Forssa : le projet de la deuxième chance

La Fondation Accor soutient le projet "Forssa" de SOS Villages d'Enfants, pour venir en aide aux mères seules en situation difficile.

Karima a 27 ans, elle élève seule Nabil, son garçon de 4 ans. Issue d’une famille très pauvre, elle est obligée, à l’âge de 15 ans, de quitter les siens pour chercher du travail et dès son arrivée à Casablanca, elle est placée en tant que bonne. Les familles se suivent et ne se ressemblent pas, mais la galère est toujours la même. Pendant cette période, elle rencontre un homme. Il la présente à ses parents et lui promet de l’épouser. Mais voilà qu’elle tombe enceinte…Elle est alors rejetée par tous : “Je me suis retrouvée, à sept mois de grossesse, sans soutien familial ni financier. J’ai commencé à mendier dans les rues pour vivre et payer mon loyer”, raconte-t-elle. Et de poursuivre : “Même après l’accouchement, j’ai continué à mendier avec mon bébé, jusqu’au jour où j’ai rencontré une dame qui m’a orientée vers l’association”. L’association en question, c’est SOS Villages d’Enfants, qui est également venue en aide à des dizaines d’autres femmes à travers ses Programmes de Renforcement de la Famille.

Non à la charité
Dans ce cadre, l’association a en effet ouvert en 2009 un centre d’accueil et de qualification à Sidi Bernoussi, à Casablanca. On y reçoit des mères célibataires, des veuves et des femmes divorcées, et on leur dispense des formations autour d’ateliers de couture, de fabrication de bougies et de verrerie, ou encore de cuisine et de pâtisserie.

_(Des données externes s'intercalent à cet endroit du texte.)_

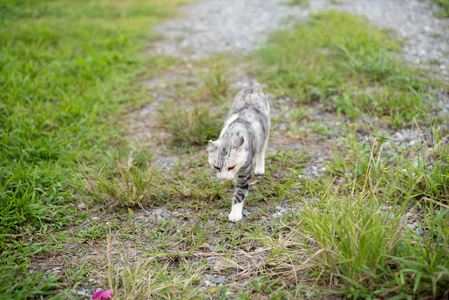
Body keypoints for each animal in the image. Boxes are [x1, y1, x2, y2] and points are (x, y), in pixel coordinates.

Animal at [207, 83, 270, 221]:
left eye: (231, 167)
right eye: (216, 167)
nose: (224, 178)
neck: (232, 134)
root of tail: (253, 87)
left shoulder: (245, 170)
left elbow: (240, 192)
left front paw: (235, 214)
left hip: (265, 134)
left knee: (262, 150)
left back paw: (260, 168)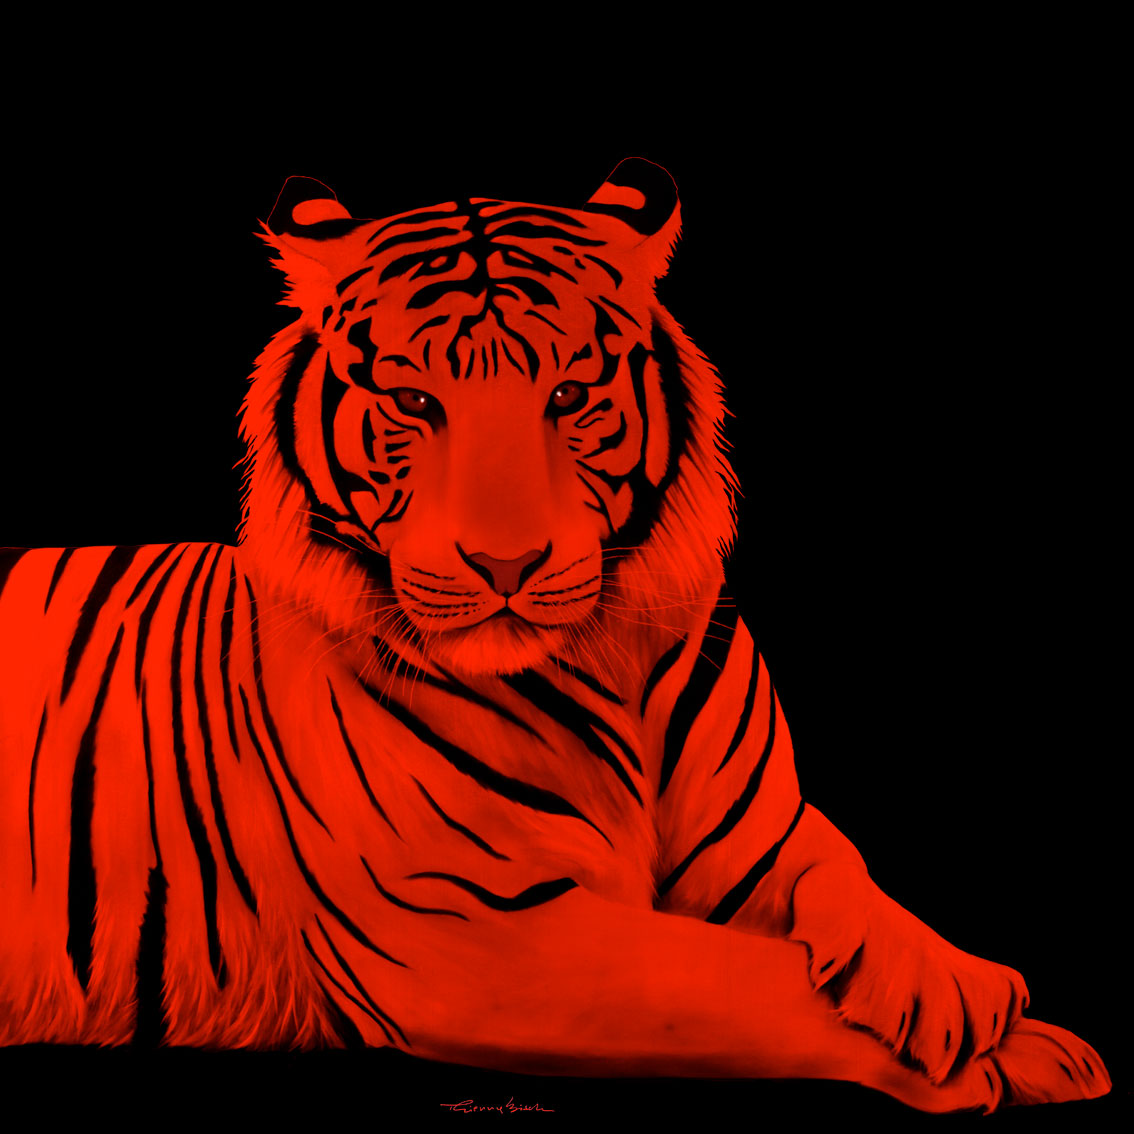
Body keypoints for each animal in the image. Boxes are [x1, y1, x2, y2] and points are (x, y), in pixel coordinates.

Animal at [0, 159, 1111, 1113]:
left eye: (570, 395)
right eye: (414, 400)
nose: (506, 566)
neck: (611, 660)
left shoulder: (758, 837)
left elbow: (845, 871)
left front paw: (963, 990)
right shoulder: (467, 932)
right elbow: (748, 978)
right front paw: (984, 1056)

L’objectif, à terme, est de leur permettre d’entrer sur le marché de l’emploi ou de créer leur propre coopérative de vente de produits artisanaux. C’est ainsi que “Forssa” a vu le jour, grâce au soutien financier de l’Initiative Nationale pour le Développement Humain, de l’Union Européenne et de la Fondation Accor. “Nous ne sommes pas là pour faire de la charité, mais pour aider les familles à se prendre en charge. Nous devons absolument lutter contre cette mentalité d’assistés et ce système de survie”, tient à préciser Béatrice Beloubad, directrice de SOS Villages d’Enfants. Depuis sa création, 90 femmes en situation de précarité ont pu être insérées dans le monde du travail, et bénéficier d’un soutien juridique et psychologique, aussi bien pour elles que pour leurs enfants. Ces derniers pouvaient par ailleurs être reçus dans a crèche du centre alors que leur mère était en formation.

Don d’Accor
Pendant les deux premières années, le centre a été financé grâce à l’appui de la Communauté Européenne. Depuis, c’est la Fondation Accor qui a pris la relève. Elle vient d’ailleurs de remettre un chèque d’une valeur de 50.000 euros pour  le soutien du projet. Grâce à ce don, ce ne sont pas moins de 80 femmes qui se verront offrir la possibilité de s’intégrer économiquement et socialement. Elles seront ensuite accompagnées dans leur insertion pendant un an au minimum. C’est le cas de Karima, entre autres. “Depuis que j’ai intégré le centre, ma vie a changé. J’ai arrêté la mendicité et j’ai commencé une formation de couture. L’association m’a payé le loyer pendant presque un an et j’ai aussi bénéficié du panier alimentaire. Mon rêve, maintenant, c’est d’avoir une machine à coudre pour travailler chez moi, car je n’ai personne pour garder mon enfant”.